--- Excerpted data ---
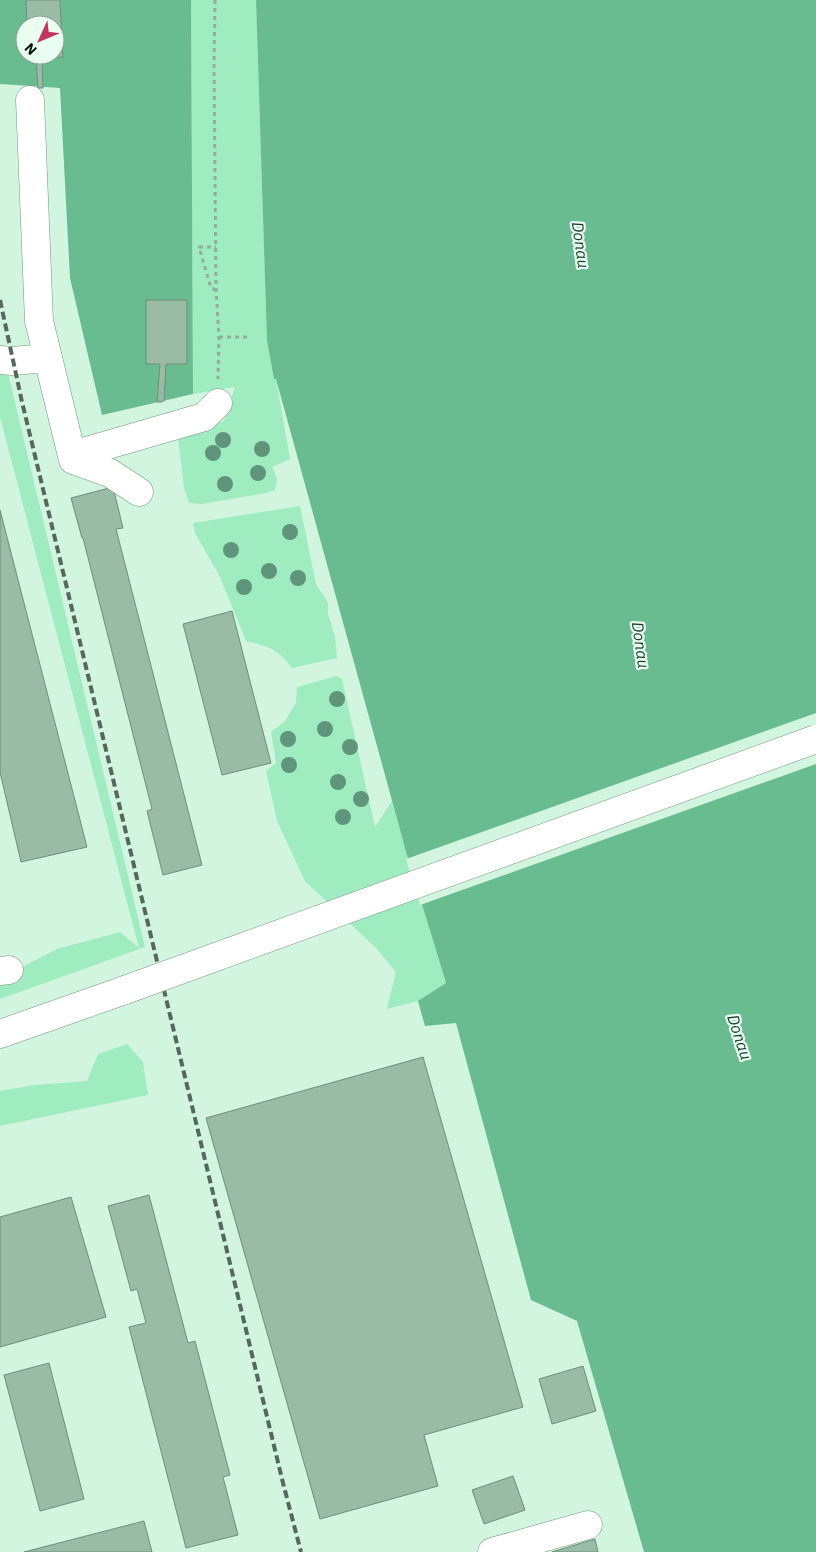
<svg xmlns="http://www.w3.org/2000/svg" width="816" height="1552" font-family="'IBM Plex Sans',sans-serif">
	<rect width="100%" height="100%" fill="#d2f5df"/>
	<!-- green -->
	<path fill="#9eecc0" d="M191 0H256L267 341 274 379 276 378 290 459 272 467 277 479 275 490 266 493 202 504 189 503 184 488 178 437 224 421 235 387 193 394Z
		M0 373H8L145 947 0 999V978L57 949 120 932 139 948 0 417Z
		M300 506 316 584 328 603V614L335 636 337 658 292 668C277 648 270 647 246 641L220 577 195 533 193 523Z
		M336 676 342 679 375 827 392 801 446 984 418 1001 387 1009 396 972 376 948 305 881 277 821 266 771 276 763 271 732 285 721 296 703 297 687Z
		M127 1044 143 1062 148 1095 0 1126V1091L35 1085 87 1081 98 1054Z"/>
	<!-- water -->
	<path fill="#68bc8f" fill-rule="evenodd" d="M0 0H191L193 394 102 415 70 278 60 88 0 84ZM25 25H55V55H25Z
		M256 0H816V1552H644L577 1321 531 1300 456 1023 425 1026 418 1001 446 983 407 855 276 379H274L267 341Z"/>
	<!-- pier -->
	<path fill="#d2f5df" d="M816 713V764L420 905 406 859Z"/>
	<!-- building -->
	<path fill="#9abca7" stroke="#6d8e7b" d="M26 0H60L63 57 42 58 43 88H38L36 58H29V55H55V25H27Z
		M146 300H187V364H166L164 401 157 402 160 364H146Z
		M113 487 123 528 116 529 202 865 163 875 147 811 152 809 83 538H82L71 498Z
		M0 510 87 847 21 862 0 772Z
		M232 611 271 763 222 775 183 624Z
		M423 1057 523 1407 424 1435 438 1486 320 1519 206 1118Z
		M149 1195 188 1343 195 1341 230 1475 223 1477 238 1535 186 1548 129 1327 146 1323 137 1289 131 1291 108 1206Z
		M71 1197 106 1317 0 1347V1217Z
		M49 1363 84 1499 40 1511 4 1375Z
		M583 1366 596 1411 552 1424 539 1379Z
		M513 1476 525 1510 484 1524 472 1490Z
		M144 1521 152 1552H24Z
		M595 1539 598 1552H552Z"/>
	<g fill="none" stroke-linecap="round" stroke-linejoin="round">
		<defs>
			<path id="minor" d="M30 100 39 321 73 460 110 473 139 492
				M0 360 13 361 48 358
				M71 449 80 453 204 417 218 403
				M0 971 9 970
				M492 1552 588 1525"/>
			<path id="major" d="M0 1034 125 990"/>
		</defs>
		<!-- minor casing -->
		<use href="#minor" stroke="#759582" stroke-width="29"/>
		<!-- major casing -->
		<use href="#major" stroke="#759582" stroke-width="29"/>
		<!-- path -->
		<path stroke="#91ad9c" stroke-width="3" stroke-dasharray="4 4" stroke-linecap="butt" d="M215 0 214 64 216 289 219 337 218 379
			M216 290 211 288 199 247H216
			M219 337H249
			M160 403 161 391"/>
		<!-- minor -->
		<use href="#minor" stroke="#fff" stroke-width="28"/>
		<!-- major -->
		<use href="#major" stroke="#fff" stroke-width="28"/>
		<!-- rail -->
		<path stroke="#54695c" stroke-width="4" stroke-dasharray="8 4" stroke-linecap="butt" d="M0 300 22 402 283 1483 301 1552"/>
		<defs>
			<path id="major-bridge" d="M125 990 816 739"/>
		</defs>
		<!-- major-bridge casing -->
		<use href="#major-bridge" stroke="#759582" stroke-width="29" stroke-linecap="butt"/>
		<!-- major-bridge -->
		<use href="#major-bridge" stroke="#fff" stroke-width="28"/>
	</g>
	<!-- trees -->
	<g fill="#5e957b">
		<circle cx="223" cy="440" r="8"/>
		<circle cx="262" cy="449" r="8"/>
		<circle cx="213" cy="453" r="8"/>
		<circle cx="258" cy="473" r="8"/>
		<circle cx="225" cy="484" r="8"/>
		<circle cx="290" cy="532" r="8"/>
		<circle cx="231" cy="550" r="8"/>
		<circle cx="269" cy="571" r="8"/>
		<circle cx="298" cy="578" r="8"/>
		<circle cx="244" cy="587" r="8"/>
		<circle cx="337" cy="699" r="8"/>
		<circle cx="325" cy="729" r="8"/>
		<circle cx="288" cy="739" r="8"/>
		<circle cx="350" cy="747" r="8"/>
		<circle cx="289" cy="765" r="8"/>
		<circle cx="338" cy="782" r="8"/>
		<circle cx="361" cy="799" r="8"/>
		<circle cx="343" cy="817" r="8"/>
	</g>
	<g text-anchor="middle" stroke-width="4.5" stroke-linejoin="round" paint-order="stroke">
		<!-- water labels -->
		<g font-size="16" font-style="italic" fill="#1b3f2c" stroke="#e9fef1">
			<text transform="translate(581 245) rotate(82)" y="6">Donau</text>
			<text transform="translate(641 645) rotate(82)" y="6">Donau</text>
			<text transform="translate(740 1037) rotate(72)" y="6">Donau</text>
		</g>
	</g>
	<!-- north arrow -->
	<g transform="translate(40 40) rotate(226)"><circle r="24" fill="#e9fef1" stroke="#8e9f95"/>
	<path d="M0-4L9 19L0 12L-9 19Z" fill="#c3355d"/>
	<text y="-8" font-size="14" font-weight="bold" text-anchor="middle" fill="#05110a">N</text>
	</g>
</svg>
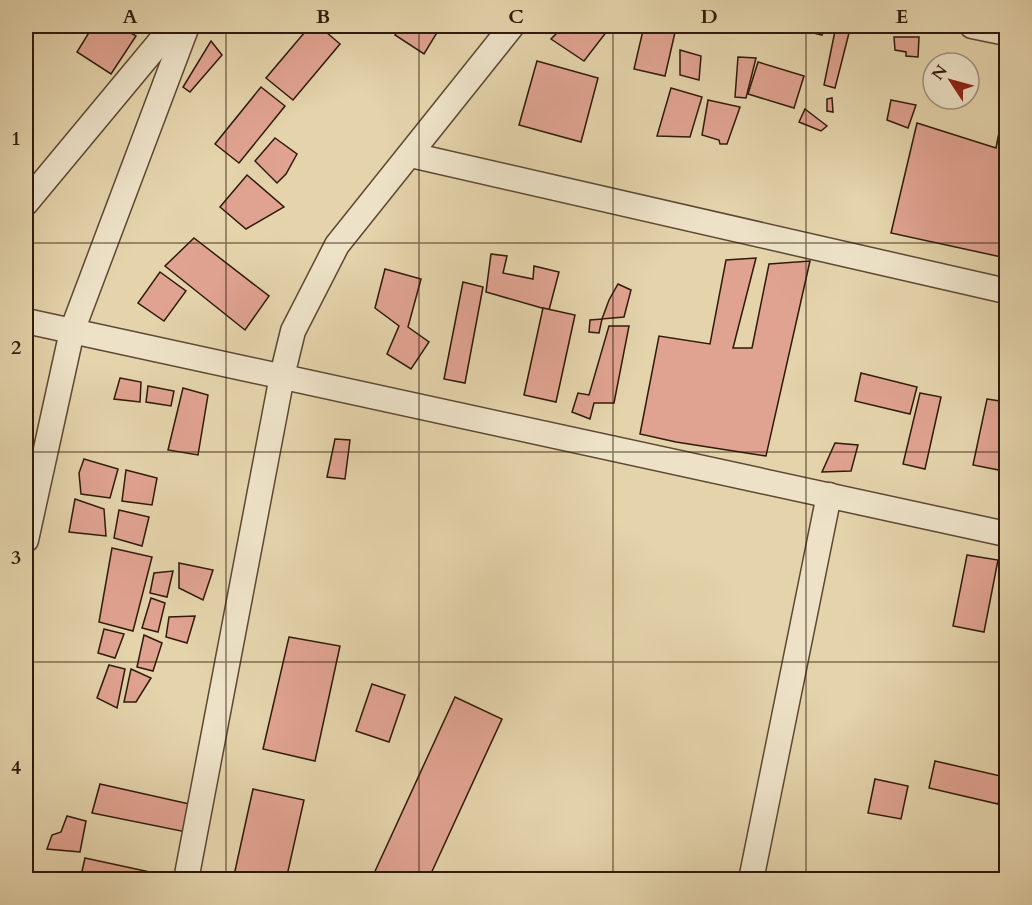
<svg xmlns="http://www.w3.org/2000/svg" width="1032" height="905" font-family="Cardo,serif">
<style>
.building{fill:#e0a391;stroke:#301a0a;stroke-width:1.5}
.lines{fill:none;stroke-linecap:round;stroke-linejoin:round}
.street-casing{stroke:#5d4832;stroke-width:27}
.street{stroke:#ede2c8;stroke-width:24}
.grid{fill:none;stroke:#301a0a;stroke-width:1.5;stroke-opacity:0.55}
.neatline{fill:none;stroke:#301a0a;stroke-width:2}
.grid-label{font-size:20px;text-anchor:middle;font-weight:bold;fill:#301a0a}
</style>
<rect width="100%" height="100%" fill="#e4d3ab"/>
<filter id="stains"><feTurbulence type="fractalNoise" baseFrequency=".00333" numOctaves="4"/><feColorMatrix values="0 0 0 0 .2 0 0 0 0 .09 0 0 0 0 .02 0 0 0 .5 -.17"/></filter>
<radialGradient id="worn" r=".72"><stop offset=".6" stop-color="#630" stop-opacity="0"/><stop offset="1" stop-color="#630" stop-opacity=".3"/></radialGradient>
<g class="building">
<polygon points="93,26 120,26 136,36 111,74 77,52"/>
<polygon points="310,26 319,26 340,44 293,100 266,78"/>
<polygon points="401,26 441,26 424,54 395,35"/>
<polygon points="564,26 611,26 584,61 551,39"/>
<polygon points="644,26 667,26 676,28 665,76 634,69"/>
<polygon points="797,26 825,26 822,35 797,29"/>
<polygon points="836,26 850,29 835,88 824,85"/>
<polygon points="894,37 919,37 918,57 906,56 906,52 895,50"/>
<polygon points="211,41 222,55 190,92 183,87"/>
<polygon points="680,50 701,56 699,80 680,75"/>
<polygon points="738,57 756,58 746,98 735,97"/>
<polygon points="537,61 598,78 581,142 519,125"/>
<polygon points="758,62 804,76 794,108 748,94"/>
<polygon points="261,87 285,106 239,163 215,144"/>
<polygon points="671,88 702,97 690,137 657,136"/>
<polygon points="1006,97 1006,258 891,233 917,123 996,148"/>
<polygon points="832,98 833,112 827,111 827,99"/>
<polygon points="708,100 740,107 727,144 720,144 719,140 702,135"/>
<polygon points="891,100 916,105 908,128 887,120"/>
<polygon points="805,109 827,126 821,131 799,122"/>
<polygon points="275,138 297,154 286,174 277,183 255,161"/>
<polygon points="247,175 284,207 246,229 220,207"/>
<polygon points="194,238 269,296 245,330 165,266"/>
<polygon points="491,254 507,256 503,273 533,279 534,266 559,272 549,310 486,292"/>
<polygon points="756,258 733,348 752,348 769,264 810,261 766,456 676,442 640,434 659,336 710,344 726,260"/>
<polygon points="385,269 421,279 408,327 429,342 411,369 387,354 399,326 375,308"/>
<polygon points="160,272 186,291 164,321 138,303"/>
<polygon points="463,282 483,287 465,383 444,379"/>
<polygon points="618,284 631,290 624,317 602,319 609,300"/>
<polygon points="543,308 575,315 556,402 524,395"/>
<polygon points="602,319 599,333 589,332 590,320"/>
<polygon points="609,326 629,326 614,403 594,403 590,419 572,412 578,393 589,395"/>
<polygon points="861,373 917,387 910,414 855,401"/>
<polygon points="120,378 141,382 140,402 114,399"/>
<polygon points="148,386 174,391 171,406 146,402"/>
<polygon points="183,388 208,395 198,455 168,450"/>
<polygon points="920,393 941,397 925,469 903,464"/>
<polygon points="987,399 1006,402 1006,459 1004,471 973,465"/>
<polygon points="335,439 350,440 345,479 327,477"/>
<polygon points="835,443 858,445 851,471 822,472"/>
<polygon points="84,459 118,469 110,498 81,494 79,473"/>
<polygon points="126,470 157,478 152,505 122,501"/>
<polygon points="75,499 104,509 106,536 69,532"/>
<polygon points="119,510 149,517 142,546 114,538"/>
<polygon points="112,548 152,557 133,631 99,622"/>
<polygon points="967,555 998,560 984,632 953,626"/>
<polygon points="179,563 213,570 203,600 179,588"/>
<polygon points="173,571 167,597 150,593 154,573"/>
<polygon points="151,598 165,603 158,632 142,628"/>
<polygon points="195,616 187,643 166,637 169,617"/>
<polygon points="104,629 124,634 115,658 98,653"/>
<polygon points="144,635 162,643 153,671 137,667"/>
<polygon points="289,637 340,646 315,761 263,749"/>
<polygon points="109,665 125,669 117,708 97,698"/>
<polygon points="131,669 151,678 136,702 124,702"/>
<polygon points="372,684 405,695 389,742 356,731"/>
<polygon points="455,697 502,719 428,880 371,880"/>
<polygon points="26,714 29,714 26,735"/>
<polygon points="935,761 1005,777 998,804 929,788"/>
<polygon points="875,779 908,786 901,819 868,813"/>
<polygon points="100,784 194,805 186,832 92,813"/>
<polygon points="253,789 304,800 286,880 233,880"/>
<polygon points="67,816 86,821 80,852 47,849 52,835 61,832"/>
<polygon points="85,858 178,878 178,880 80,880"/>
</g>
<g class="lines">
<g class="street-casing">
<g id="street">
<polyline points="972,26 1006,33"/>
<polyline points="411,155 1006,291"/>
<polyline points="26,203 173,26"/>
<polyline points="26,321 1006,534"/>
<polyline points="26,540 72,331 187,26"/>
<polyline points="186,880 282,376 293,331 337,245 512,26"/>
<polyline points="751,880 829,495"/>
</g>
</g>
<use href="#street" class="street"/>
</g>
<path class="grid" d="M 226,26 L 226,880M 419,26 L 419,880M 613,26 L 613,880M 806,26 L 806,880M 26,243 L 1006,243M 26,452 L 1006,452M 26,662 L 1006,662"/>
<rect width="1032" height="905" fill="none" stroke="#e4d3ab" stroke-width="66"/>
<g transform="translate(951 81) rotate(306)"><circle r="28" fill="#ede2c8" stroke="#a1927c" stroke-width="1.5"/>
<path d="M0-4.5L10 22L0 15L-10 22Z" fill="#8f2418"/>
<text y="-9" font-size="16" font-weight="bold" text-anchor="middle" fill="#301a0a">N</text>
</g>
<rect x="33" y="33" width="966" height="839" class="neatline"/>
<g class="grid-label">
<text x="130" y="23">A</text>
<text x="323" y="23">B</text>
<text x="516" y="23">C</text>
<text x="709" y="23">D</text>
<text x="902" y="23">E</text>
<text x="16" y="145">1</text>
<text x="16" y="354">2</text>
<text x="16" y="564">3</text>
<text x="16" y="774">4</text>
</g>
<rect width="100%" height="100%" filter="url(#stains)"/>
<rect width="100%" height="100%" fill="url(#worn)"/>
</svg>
---
◆ **Exercise details**
Go through the entries above and count the lines holding the word "round"; write nothing but the number.

◆ **Solved problem**
3